Best Seasons and Locations
Northeast fluke run (May through October): This is the main event. Summer flounder migrate inshore when water temps hit 56 degrees, typically in late April or May depending on the year. South Jersey waters from Cape May through Long Beach Island fire first. The back bays of Indian River and Rehoboth in Delaware produce early. By June, the entire coast from Montauk to the Jersey Shore is in full swing. Deeper reef sites like Reef 11 and the Old Grounds hold big fish through September.
Carolina inlets (year-round): Southern flounder and summer flounder overlap in North Carolina waters. The state uses the area of catch to distinguish between the two species. Inlets and ICW cuts hold fish throughout the year, though regulations have tightened dramatically.
Gulf flounder: Found from the western Gulf of Mexico through Florida. They favor passes, jetties, and nearshore reefs. Smaller on average than their Atlantic cousins but they hit aggressively on soft plastics and live shrimp.
Winter flounder (March through May): Target blackbacks in shallow back bays, particularly in upper Barnegat Bay, Shark River Inlet, and throughout Boston Harbor and Cape Cod Bay. Bloodworms are the top bait. Two-hook rigs with size 6 Chestertown hooks and bank sinkers are the standard setup. The productive temperature window is 45 to 55 degrees.
Tips That Make the Difference
Drift speed matters. You want to move at 0.5 to 1.5 knots. Too fast and your bait blows past the fish. Too slow and you don't cover enough ground. Use your drift sock or motor to control speed. If wind is pushing you too fast, shorten your drift and reposition more often.
Fish the current edges. Flounder stack up where moving water meets slack water. The edges of channels, the downcurrent side of sandbars, and the mouths of tidal creeks are all prime ambush spots. Deeper drop-offs around inlets with steep ledges attract the most fish.
Structure is everything. Oyster beds, dock pilings, channel edges, and mussel beds all concentrate flounder. They use these features to trap baitfish and stage ambushes. When you catch one, work the area thoroughly. Flounder are community feeders, so where there's one there are usually more.

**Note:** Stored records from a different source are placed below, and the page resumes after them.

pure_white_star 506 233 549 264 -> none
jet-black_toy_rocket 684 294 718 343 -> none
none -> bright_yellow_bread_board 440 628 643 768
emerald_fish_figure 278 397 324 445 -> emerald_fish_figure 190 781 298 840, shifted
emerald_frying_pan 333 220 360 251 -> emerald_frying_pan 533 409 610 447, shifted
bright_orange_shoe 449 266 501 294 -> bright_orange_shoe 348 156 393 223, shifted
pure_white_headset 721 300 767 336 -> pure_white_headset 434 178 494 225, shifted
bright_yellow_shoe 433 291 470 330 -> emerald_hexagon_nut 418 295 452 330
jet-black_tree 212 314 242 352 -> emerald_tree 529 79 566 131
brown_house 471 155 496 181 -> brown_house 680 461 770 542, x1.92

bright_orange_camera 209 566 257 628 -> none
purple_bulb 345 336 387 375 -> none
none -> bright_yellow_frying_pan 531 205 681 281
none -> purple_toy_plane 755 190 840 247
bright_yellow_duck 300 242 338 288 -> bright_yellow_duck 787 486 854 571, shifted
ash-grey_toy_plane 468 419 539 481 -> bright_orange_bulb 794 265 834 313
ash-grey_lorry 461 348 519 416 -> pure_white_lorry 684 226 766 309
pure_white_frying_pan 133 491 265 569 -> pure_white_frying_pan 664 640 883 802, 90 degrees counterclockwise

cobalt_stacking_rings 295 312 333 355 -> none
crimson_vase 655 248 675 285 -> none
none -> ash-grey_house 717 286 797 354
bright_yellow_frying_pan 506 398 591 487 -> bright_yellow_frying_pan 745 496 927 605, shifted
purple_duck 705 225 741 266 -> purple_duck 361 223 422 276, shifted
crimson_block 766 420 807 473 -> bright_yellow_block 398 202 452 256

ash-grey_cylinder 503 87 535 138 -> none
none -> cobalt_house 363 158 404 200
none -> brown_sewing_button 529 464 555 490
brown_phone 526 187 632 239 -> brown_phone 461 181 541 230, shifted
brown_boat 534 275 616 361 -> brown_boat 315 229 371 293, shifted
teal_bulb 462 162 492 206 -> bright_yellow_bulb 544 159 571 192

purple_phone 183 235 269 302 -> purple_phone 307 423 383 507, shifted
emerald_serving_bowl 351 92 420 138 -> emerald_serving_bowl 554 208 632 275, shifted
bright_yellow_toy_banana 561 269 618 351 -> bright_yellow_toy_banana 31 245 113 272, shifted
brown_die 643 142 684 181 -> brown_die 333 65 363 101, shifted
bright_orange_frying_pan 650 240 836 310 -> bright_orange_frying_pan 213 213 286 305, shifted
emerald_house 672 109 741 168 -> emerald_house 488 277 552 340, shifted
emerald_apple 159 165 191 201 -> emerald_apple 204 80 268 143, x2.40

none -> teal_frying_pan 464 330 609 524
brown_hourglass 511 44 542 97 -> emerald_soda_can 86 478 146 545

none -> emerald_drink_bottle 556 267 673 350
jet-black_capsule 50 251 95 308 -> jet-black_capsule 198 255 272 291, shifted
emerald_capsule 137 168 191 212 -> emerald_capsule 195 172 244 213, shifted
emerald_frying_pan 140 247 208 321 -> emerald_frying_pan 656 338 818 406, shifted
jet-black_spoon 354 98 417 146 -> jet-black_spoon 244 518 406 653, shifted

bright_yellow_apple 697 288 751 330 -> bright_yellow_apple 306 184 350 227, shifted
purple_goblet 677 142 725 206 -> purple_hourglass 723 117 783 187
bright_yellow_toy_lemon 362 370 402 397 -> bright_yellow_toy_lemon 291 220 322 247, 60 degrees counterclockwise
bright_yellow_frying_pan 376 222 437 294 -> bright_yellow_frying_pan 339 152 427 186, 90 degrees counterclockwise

Color matters more than you think. White and chartreuse bucktails work in clear water. Switch to darker colors like root beer, new penny, or olive in stained conditions. Scented baits like Gulp and Fishbites add a real edge, especially in murky water where flounder rely more on smell than sight.
Work outgoing tides. An outgoing tide flushes bait out from backwaters and marsh drains, creating feeding lanes that flounder exploit. Position yourself at the mouths of creeks and drains during the last two hours of the outgoing for consistent action.
Regulations: Check Before You Go
Flounder regulations are a patchwork that changes every year. Summer flounder size and bag limits vary by state. New Jersey recently increased the minimum size to 19 inches with a 3-fish daily limit after a 34% quota reduction. New York and Connecticut share regulations at 18.5 inches with a 4-fish limit. Southern flounder face severe restrictions in North Carolina, with recreational seasons as short as four days in some years.
Regulations change frequently and vary by state, species, and even body of water. Always check your state's current regulations before heading out. The information above is for general reference only and may not reflect the most current rules.
Get Out There
Flounder fishing rewards patience, attention to detail, and the willingness to stay glued to the bottom. Whether you're bouncing bucktails for doormat fluke in Montauk or soaking bloodworms for blackbacks in Boston Harbor, these fish put up a solid fight on light tackle and taste incredible on the plate. Rig up, find a good channel edge, and put in the drift time. The flatties are out there waiting.